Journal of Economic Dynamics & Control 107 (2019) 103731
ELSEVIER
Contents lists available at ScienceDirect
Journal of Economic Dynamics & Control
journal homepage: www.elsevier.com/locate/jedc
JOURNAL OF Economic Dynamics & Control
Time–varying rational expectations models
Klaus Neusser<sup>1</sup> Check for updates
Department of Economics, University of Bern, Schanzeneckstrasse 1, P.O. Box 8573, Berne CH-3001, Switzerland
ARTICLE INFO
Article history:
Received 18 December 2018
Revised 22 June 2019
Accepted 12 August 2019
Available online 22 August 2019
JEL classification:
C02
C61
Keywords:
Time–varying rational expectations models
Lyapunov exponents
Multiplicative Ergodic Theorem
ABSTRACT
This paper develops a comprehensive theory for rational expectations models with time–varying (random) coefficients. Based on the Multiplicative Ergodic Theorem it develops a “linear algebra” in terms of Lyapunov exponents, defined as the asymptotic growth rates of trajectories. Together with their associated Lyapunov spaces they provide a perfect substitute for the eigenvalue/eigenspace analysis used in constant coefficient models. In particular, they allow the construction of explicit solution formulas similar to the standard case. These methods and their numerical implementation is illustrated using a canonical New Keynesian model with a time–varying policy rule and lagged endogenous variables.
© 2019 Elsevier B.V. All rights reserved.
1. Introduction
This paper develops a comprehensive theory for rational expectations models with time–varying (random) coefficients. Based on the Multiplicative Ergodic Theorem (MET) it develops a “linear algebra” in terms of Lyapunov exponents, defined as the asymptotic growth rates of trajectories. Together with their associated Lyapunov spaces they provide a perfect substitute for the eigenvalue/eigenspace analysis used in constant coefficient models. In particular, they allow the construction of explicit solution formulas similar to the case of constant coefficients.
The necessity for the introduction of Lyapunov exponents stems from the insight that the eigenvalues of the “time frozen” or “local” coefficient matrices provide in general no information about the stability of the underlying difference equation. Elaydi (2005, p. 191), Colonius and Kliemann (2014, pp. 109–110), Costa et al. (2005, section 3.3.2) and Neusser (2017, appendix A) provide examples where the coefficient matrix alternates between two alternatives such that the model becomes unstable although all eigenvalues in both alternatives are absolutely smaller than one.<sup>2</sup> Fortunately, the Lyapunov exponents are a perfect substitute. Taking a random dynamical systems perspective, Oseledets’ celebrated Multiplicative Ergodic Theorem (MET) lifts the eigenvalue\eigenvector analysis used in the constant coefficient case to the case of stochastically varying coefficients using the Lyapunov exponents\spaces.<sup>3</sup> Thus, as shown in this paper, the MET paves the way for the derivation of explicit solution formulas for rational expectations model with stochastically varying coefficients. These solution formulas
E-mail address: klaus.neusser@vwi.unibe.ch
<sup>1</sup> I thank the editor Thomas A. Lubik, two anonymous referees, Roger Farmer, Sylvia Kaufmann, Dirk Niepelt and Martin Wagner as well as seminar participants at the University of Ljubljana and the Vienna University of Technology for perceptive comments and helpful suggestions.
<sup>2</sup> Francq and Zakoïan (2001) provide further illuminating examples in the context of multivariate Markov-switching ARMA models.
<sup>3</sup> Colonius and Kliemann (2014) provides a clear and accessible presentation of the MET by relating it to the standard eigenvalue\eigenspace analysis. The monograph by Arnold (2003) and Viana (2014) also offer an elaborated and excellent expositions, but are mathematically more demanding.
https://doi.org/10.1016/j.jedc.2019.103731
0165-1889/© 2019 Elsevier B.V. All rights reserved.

════════════════

EXERCISE DESCRIPTION: Those lines above that contain the string "University" should be returned.

PROBLEM SOLUTION:
Department of Economics, University of Bern, Schanzeneckstrasse 1, P.O. Box 8573, Berne CH-3001, Switzerland
<sup>1</sup> I thank the editor Thomas A. Lubik, two anonymous referees, Roger Farmer, Sylvia Kaufmann, Dirk Niepelt and Martin Wagner as well as seminar participants at the University of Ljubljana and the Vienna University of Technology for perceptive comments and helpful suggestions.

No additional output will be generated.